Steve Schroeder's love for the tiniest detail helped make him an effective prosecutor in the emerging field of cybercrime at the dawn of the 21st century. But it also makes him a rather stodgy writer, and even less effective editor. This book makes you feel you are sitting on a very long trial in real time.
"The Lure" examines how two young Russian hackers were brought to justice by a system still working through an enormous learning curve. How to prove that their breaking into web servers of banks, online merchants, and other businesses boiled down to extortion and fraud? How to prove malicious intent using terms like "hash," "bash," and "tarred"? It's this challenge Schroeder attempts to explicate in this new book.
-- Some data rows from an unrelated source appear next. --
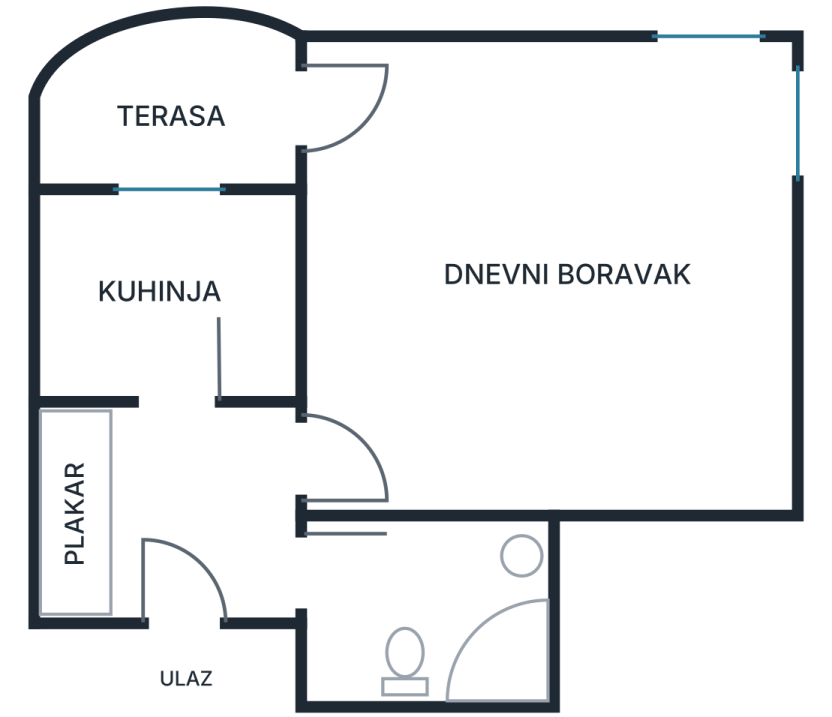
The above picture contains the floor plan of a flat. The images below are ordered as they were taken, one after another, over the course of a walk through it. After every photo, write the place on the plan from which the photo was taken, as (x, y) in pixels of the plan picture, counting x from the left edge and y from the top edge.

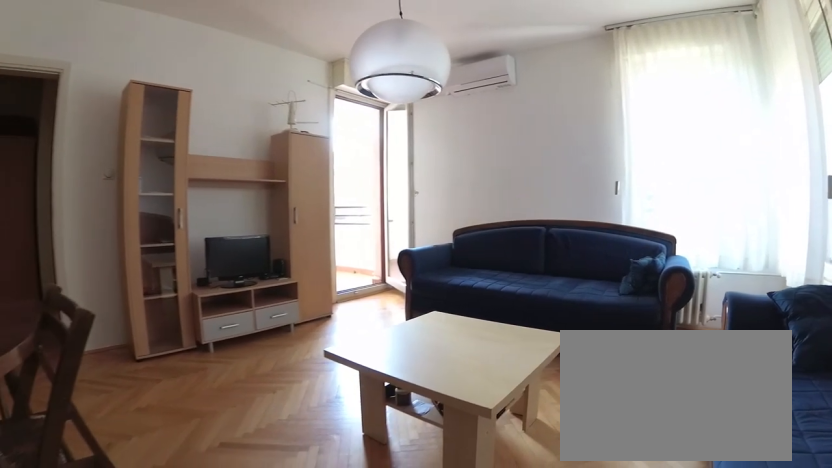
(632, 459)
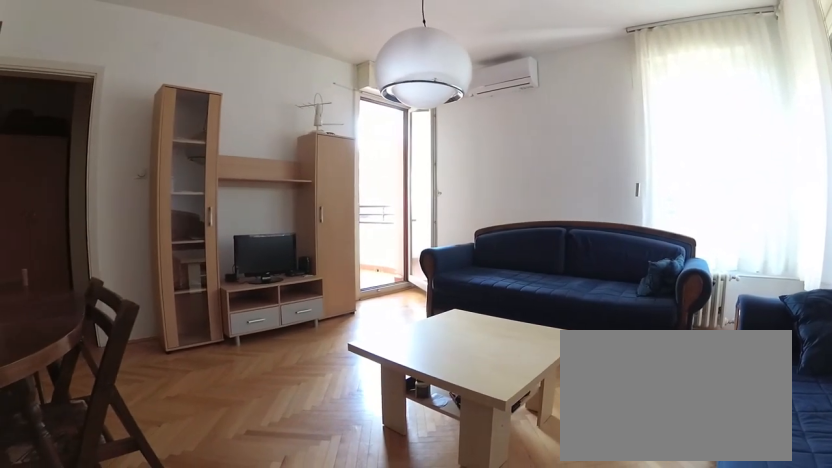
(648, 459)
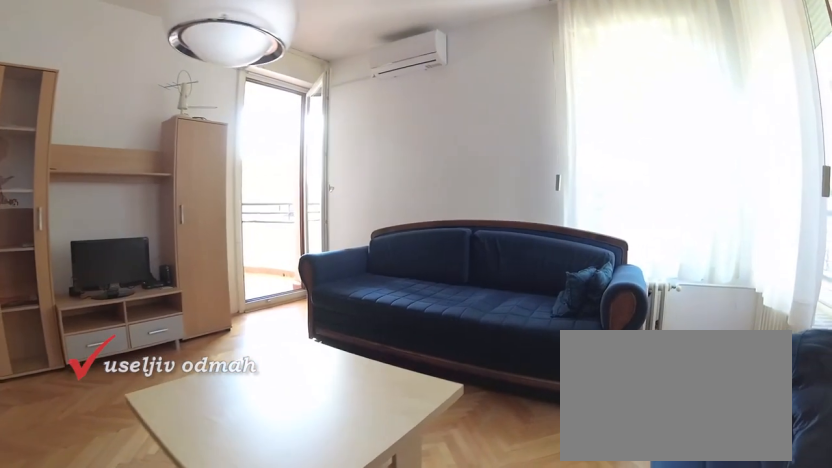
(675, 391)
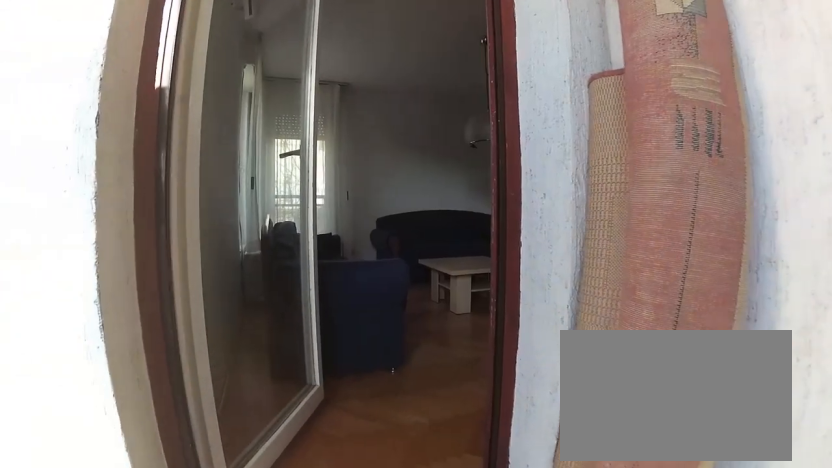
(205, 128)
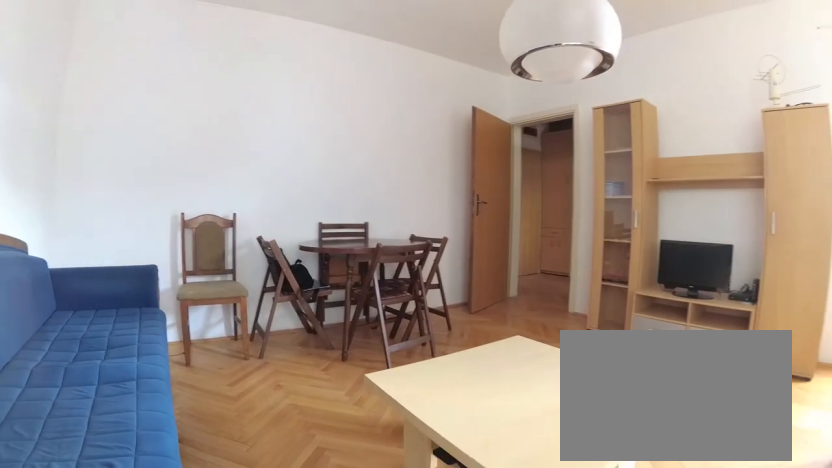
(655, 175)
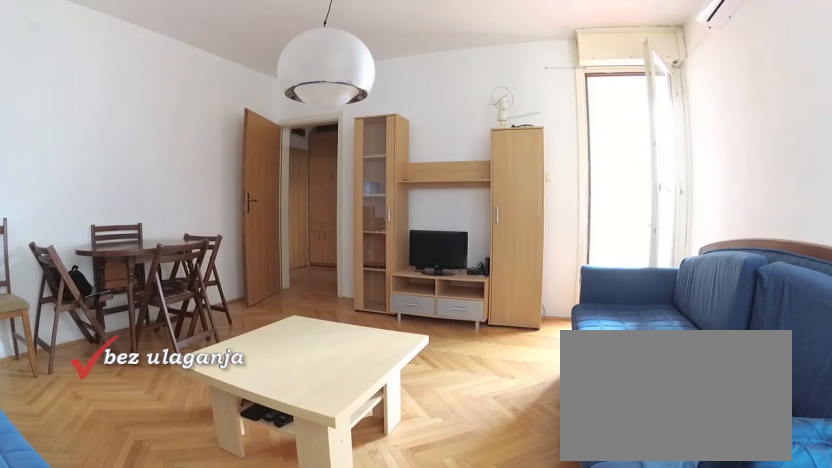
(727, 136)
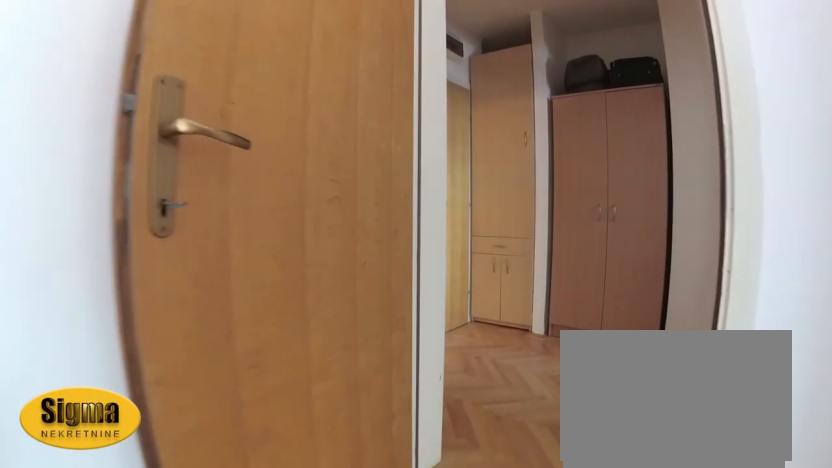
(434, 426)
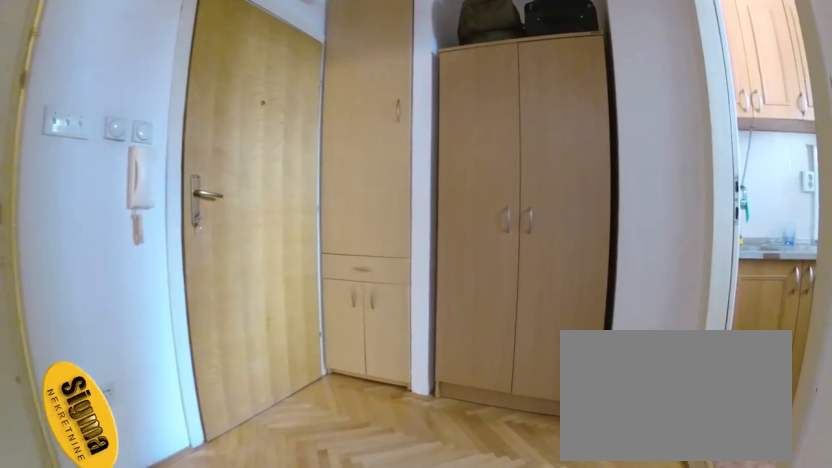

For me, the most interesting part of the book was the trap set by the FBI, the "lure" of the title that drew the two Russians to Seattle to demonstrate the art of hacking to the very people who planned to arrest them. For Schroeder, that's the preliminary part of the story, the part that didn't involve him, and over with in 70 of the book's 500 pages. After that, it's on to the pre-trial and trial phases of the case, and a deep-dish examination awash in the intricacies of law and computer science.
Schroeder's writing style, as indicated, is very cut-and-dry, and more than a bit self-serving. He did a great job leading the prosecution of the case, and wants you to know this by highlighting his clever decisions and choicer comments. This subjective viewpoint would be less grating if he didn't take the distancing tack of referring to himself in the third-person.
The court case is the least interesting part of the story. Once the two Russians, Alexey Ivanov and Vasily Gorshkov, are reeled in, the case against them seems to have been pretty straightforward. In the case of Gorshkov, whom Schroeder prosecuted, the story isn't so much whether a crime took place as whether the state can pin the crimes on him while he and his lawyer pin the blame on Ivanov alone. [Ivanov was prosecuted separately, entered a guilty plea, and disappears from most of the rest of the narrative.]
Schroeder takes you through step after painstaking step he and his team undertook to make Gorshkov's guilt apparent to a jury and a caustic judge whose own impatience may mirror yours by book's end. Wading through pages of transcript, Schroeder draws out even the tiniest disputes. Little details like transporting text from a Microsoft Word program to a Power Point slideshow format occupy much attention. Even a juror's holding up the trial for an hour looking for lunch gets play. "Law & Order" it's not.
There's a better story that seems lost in the larger narrative. The Russians aren't painted by Schroeder as bad guys so much as products of a relatively lawless society where concepts like privacy and security are little known. We are told at one point that for them, being caught by their own government might have put them not behind bars but behind a computer doing the same dirty work for the government rather than for themselves. At least one of the culprits, Ivanov, imagined himself something of a helper to the companies whose servers he attacked. He wanted work in the United States, and was happy to offer apparently sincere service once he invaded a computer system successfully. But ignore him at his peril.
"All security questions will be decided not by a mere 'thank you,' because a 'thank you' doesn't put food in your mouth," Ivanov writes a leading executive at PayPal.
The peek behind the curtain of cybercrime is thus sometimes interesting if outdated (the case went to trial in 2001, and Schroeder retired a year later). But the overall narrative is written in such a choppy, repetitive manner as to leech out any drama. Perhaps it was written exclusively as a technical manual as other reviewers say. But it didn't have to be so dry or so long.